All exams were open book, open time and generally quite hard. Every question needed a good understanding of the subject to get right, and the instructor made sure he discussed each question’s solution in extra lectures. While the quizzes were often scoring, the midsem was particularly difficult and the instructor organized a compensation exam for it. The endsem was a 10-12 hour effort for most of us, with roughly 20 moderate to difficult questions. We were given tea and dinner by the instructor too! The endsem will probably be one of the most memorable experiences of IIT Bombay.

The instructor gave a lot of importance to processor design and we built 3 processor designs in this course. The first processor (CISC architecture) had to be done on paper and was relatively straight-forward.

The projects had to be written using VHDL and tested on a Testbench / FPGA board. The first project was a multi-cycle RISC design of the IITB-RISC instruction set, and this was integrated with the lab sessions. While some instructions did give us a really hard time, most of the teams succeeded in this project and produced a working demo on the testbench / hardware.

The second project was to be done after the end-semester exams and was a pipelined implementation of IITB-RISC. Bonus marks were given to teams who implemented all hazards and successfully showed a working demo on the hardware.
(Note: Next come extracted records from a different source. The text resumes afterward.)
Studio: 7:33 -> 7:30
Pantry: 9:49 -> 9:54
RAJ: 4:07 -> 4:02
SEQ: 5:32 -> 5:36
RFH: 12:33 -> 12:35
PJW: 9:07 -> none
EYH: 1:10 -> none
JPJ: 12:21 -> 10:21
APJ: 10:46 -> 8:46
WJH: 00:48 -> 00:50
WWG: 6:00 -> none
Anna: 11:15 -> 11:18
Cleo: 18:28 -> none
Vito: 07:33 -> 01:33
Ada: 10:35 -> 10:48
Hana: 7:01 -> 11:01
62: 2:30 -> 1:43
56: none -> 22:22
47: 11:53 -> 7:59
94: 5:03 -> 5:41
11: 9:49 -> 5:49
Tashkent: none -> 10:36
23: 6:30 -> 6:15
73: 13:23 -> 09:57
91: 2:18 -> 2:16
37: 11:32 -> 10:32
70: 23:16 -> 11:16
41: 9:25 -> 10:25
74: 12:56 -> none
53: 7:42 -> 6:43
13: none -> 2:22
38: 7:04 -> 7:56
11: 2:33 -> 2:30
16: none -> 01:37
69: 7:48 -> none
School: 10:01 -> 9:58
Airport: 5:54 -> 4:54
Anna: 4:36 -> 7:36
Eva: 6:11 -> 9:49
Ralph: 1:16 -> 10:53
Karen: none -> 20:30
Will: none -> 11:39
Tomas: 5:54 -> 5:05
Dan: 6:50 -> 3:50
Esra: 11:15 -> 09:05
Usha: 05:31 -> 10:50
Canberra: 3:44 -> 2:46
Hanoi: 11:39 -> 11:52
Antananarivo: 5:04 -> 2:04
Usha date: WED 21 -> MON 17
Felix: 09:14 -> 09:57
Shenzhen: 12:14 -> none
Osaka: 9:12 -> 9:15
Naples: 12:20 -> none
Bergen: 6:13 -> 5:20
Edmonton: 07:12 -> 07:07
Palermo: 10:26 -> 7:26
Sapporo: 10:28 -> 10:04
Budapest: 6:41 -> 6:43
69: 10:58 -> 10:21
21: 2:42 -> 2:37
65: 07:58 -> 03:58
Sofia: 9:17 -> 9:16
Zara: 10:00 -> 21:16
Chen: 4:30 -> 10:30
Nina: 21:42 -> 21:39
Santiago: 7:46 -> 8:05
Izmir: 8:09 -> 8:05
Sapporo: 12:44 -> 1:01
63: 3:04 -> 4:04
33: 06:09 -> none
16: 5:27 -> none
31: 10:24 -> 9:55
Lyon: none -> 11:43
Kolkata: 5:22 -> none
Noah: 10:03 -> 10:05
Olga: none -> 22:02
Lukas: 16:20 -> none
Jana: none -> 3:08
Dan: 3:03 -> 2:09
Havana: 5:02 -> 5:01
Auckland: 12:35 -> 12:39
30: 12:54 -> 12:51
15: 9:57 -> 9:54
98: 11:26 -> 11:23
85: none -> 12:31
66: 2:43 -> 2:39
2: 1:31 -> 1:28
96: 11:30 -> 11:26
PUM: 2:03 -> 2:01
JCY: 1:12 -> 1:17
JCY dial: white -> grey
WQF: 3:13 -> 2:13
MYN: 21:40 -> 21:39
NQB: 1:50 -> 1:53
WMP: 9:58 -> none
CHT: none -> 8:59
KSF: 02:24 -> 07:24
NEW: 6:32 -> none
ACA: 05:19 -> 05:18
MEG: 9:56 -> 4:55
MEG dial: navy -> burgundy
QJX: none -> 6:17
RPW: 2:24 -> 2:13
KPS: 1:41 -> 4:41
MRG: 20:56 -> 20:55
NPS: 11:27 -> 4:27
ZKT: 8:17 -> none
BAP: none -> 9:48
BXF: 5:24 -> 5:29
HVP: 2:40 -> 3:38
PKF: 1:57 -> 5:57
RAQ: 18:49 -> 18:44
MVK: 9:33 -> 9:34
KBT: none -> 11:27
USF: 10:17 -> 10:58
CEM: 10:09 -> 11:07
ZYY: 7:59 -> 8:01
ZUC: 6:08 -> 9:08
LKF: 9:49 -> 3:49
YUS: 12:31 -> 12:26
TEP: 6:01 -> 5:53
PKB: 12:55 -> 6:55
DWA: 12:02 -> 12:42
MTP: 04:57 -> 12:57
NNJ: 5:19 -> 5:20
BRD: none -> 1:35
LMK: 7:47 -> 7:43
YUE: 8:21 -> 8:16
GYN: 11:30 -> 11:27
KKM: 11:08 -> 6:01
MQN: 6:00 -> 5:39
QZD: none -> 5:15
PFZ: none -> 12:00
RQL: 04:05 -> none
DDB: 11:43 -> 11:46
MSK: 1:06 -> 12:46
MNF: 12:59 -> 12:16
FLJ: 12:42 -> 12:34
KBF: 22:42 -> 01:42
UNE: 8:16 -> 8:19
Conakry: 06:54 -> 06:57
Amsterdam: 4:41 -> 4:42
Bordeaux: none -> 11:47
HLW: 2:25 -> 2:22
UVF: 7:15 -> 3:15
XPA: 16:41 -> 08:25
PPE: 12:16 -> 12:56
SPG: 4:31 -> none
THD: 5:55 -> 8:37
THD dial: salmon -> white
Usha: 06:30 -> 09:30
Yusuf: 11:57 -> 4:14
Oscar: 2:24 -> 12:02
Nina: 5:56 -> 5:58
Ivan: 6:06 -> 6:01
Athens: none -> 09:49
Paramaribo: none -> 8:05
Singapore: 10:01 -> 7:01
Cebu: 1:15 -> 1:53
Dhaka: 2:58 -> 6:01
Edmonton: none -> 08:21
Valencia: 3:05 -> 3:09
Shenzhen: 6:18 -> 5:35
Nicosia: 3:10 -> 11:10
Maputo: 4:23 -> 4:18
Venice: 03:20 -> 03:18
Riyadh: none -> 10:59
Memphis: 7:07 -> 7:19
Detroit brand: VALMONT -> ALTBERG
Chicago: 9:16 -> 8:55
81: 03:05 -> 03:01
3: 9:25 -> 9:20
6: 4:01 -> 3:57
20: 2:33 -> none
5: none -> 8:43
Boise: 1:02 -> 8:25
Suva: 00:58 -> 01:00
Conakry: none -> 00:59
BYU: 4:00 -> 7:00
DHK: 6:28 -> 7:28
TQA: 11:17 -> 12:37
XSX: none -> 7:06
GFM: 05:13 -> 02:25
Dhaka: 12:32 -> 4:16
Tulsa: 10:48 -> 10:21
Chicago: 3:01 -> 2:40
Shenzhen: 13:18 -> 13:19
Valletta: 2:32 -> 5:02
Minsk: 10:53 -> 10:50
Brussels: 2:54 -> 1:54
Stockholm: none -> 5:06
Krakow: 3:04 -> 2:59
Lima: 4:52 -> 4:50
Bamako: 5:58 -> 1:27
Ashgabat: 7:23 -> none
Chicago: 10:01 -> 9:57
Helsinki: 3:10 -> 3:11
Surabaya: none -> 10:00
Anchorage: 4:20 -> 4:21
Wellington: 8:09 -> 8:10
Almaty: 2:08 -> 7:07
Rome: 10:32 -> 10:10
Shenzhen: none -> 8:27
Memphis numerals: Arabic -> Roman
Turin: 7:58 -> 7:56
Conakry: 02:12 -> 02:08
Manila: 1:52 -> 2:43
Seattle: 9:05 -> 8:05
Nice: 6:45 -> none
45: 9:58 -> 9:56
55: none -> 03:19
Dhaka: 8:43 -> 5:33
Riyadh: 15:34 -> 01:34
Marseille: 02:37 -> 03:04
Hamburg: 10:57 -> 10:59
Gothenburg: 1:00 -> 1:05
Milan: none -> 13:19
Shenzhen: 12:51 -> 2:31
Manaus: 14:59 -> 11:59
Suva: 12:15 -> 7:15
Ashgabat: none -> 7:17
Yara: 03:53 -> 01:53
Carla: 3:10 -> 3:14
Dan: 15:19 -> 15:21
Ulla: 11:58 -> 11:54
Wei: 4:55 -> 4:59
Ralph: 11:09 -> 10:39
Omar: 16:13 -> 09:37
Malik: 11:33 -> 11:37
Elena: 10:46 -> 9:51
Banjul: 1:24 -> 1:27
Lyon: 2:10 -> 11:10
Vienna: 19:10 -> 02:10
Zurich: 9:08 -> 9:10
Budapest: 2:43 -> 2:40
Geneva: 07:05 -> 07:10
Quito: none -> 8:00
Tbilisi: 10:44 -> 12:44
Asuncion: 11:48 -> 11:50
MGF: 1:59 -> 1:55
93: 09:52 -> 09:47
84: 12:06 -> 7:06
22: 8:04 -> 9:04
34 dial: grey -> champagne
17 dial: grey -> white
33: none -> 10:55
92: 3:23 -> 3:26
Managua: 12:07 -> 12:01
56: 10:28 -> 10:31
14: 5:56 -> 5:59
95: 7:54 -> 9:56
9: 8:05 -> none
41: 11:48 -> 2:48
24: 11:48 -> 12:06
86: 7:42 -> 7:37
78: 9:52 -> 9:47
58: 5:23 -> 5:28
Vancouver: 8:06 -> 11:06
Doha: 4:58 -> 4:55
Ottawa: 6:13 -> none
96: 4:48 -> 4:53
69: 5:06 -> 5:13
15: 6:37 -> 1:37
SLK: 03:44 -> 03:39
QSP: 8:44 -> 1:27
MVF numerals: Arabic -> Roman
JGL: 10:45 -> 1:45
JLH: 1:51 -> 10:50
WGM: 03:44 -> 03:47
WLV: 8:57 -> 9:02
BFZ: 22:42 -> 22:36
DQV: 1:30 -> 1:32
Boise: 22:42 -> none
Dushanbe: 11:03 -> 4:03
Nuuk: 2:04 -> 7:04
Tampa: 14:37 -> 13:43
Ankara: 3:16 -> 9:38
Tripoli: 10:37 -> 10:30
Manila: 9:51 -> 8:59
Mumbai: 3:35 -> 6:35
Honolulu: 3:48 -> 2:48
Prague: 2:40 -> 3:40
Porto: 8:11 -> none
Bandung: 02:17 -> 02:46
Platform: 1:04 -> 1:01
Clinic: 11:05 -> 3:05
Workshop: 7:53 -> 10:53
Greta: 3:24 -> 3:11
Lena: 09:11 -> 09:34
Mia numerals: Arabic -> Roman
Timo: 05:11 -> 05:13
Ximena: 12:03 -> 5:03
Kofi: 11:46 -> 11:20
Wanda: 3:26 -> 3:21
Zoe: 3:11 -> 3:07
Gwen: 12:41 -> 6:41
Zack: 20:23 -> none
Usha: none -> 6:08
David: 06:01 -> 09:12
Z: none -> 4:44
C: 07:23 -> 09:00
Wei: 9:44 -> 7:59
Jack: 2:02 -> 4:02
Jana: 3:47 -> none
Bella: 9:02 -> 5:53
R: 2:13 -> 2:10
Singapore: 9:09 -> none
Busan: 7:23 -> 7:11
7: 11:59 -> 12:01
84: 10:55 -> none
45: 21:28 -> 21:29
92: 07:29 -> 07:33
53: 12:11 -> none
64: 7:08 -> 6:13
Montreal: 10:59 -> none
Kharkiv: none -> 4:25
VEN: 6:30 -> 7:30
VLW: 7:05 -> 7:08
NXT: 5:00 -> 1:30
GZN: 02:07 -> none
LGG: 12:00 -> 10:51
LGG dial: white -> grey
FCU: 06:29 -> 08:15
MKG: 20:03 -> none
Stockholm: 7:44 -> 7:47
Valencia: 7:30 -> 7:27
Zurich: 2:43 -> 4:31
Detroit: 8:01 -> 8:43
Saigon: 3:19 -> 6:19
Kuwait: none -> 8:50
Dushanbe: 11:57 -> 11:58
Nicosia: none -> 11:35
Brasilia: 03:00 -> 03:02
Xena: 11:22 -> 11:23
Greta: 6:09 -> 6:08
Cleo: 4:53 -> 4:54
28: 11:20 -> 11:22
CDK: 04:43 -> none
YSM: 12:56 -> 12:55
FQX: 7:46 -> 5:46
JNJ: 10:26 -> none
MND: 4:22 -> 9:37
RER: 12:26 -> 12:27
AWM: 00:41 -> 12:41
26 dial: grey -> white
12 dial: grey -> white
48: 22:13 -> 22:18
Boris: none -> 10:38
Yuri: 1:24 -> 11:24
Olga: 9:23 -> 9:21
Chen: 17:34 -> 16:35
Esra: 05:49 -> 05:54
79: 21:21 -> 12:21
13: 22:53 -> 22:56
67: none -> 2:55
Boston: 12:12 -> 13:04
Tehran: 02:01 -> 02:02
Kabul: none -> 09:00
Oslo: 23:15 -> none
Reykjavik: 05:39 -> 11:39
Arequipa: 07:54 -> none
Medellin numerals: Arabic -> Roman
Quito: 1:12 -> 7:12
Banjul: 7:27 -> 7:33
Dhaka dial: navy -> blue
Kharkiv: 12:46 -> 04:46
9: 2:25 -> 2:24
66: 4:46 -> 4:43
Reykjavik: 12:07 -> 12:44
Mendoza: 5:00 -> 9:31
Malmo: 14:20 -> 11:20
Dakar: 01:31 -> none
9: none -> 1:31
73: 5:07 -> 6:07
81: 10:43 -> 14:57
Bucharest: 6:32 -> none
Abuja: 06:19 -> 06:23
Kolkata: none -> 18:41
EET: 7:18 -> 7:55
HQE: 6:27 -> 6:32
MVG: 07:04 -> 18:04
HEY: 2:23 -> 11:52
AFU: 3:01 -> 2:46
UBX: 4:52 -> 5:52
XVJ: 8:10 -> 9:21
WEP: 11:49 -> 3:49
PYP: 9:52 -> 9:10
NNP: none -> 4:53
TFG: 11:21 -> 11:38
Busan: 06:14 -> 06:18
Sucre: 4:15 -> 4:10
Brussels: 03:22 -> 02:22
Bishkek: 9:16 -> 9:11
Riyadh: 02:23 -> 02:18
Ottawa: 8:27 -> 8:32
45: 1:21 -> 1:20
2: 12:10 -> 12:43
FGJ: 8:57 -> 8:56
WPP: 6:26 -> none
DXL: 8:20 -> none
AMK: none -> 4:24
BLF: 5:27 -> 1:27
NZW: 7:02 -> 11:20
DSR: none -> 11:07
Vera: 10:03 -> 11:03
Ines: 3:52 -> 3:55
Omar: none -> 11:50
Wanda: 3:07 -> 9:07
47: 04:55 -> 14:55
This was a difficult project, and required a lot of patient debugging. Only about 10 teams were able to make it to the very end.

The projects really helped us understand how important (and difficult) design is, and made the course really worthwhile. Study Material and References The instructor has written excellent slides. We also referred to,

  1. Ramesh Gaonkar – Microprocessor Architecture, Programming and Applications with the 8085
  2. Kenneth J. Ayala – The 8051 Microcontroller
  3. Nick Tredennick – Microprocessor Design

Follow-up Courses NA

Final Takeaways NA

Grading Statistics: It was on the generous side.